Why You Should Be Wary of Wine Traditions

Weasel words.

Tradition and traditional are powerful concepts in marketing wine and many other products. A commodity or service described as traditional is something that has been around for a long time and is so good that it hasn’t changed; it has survived intact because its quality has been endorsed by generations. Tradition speaks to qualities we can depend on because they have been guaranteed by those who came before us.

In other contexts, when a continuity of quality comes to an end, tradition is employed to express nostalgia, as when we regret the passing of a traditional way of doing things, from the amateur athletes of the Olympic Games to writing letters as a way of keeping in touch with friends. Social conservatives practice this kind of nostalgia when they mourn the loss of the “traditional family” and “traditional morality.”

In this broad sense, using traditional ideas to market wine might seem trivial. Nonetheless, tradition is an important concept in the world of wine, and “tradition” and “traditional” are regularly employed to convey a sense of quality and authenticity.

The most common use of the concept in the wine world is labelling sparkling wines made by what is known as the “traditional method.” The term replaced Champagne Method after the champagne industry successfully reserved that term for itself. Traditional method sparkling wines are made in the same way as champagne (and often use the same grape varieties), but producers outside the Champagne wine region are not permitted to mention champagne on their labels.

 

 

The term “traditional method” was coined in Champagne early in the 1800s to describe the way champagne was made, and the specific term “Champagne method” emerged later. What is clear is that champagne producers deliberately used the word “traditional” to give historical legitimacy to their sparkling wine. The method of putting wine through a second fermentation in a bottle had been used in Champagne since the late 1600s, so it had that degree of historical depth. But a century or more before that, sparkling wine was made by what we now call the ancestral method, where the fermentation of wine in bulk is artificially halted, the wine is bottled, and the fermentation continues in the bottle.

In terms of sparkling wine, then, the ancestral method is older than the traditional. But if we think of the words outside this context, neither seems to refer to an older period than the other.

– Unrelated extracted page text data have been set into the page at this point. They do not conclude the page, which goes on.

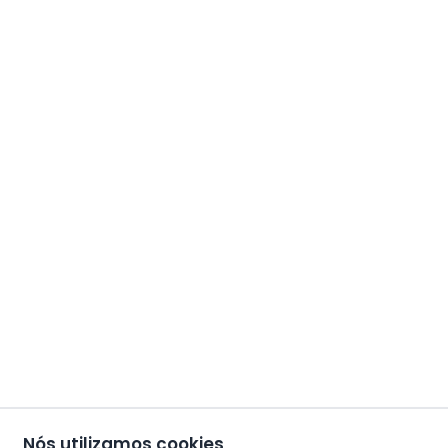
Nós utilizamos cookies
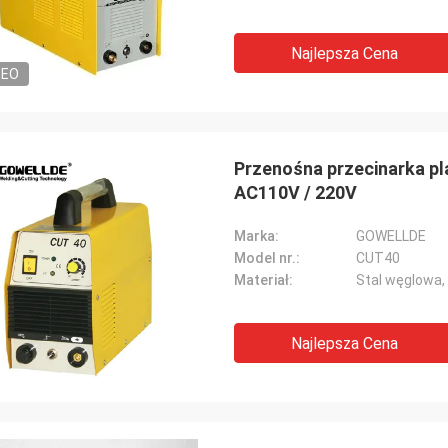
Najlepsza Cena
DEO
Przenośna przecinarka p
AC110V / 220V
Marka:
GOWELLDE
Model nr.:
CUT40
Materiał:
Stal węglowa,
Najlepsza Cena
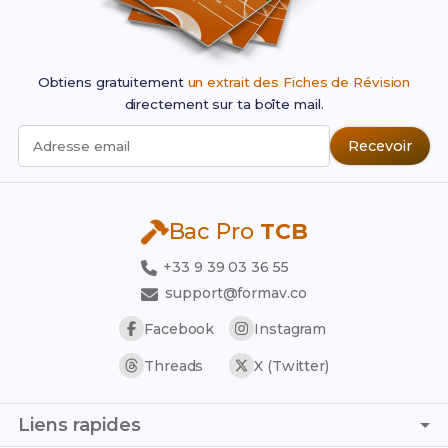
Obtiens gratuitement
un extrait des Fiches de Révision
directement sur ta boîte mail.
Recevoir
Adresse email
Bac Pro
TCB
+33 9 39 03 36 55
support@formav.co
Facebook
Instagram
Threads
X (Twitter)
Liens rapides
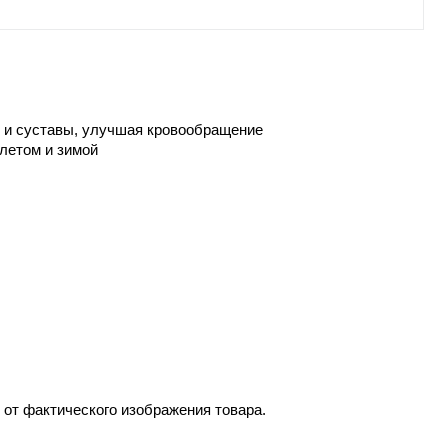
ы и суставы, улучшая кровообращение
летом и зимой
 от фактического изображения товара.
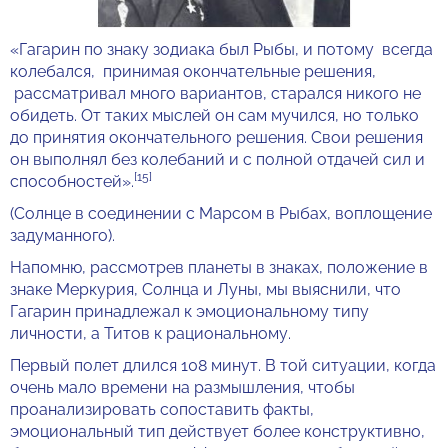
«Гагарин по знаку зодиака был Рыбы, и потому всегда
колебался, принимая окончательные решения,
рассматривал много вариантов, старался никого не
обидеть. От таких мыслей он сам мучился, но только
до принятия окончательного решения. Свои решения
он выполнял без колебаний и с полной отдачей сил и
[15]
способностей».
(Солнце в соединении с Марсом в Рыбах, воплощение
задуманного).
Напомню, рассмотрев планеты в знаках, положение в
знаке Меркурия, Солнца и Луны, мы выяснили, что
Гагарин принадлежал к эмоциональному типу
личности, а Титов к рациональному.
Первый полет длился 108 минут. В той ситуации, когда
очень мало времени на размышления, чтобы
проанализировать сопоставить факты,
эмоциональный тип действует более конструктивно,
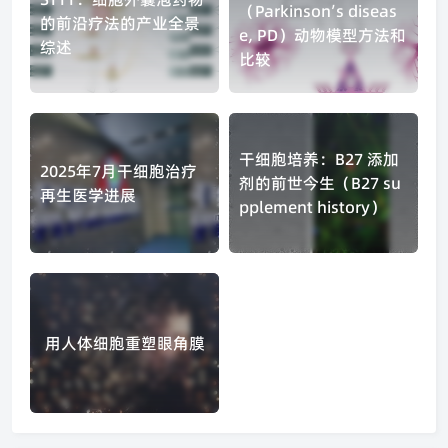
（Parkinson’s diseas
的前沿疗法的产业全景
e, PD）动物模型方法和
综述
比较
干细胞培养：B27 添加
2025年7月干细胞治疗
剂的前世今生（B27 su
再生医学进展
pplement history）
用人体细胞重塑眼角膜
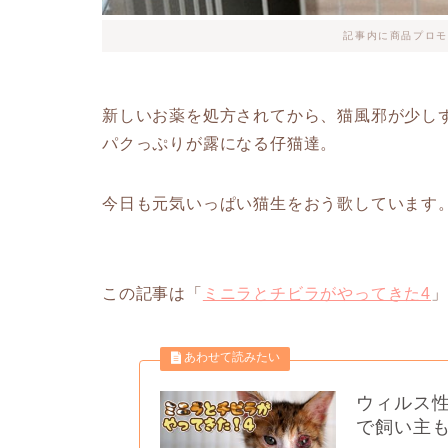
記事内に商品プロモ
新しいお薬を処方されてから、猫風邪が少し
パクっぷりが露になる仔猫達。
今日も元気いっぱい猫生をおう歌しています
この記事は「
ミニラとチビラがやってきた4
」
ウィルス
で飼い主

Historians, who ought to know about traditions, avoid the words tradition and traditional unless they are talking about ideas that are constructed for specific purposes. A tradition is something that has been handed down from generation to generation, like family traditions, traditional foods, and traditional festivals. But the word has been politicized in terms such as “traditional morality” and the “traditional family,” which are meaningless because moral codes and family structures have persistently evolved over time.

To privilege one phase of sociocultural evolution and call it traditional is simply illogical. Does “traditional morality” mean classical homoeroticism, the widespread approval of adultery by upper-class men in the Middle Ages, or the prudery associated with the Victorian era? Does the “traditional family” include the right of husbands to kill their wives that was enshrined in Roman law, the domestic violence permitted by law in Canada until recently, and the ban on divorce common until the 1800s?

 

 

As for wine, does making it in the traditional way include crushing the grapes by foot, leaving the juice to ferment in open vats for weeks on end so it oxidized, then storing it in dirty, yeast-infected barrels? That was how much wine was made until the 20th century.

The appeal to tradition is common among supporters of the natural wine movement, who want to distinguish their minimal-intervention products from modern wines made using many techniques and additives. But the history of winemaking is full of interventions and manipulations. The ancient Greeks added lead, salt water, and herbs of all kinds to their wine. Eighteenth-century Port producers added elderberries to give their wine more colour. The 19th century was a heyday of wine adulteration in Europe. The wine laws that came into being in the 1900s–such as France’s appellation contrôlée system–were primarily designed to prevent wine fraud. Where is the tradition of low intervention in this history?

Tradition, then, is an idea to be wary of.  Like “authentic” and “natural,” it creates a positive image in the minds of many consumers, but it doesn’t bear the weight of serious scrutiny.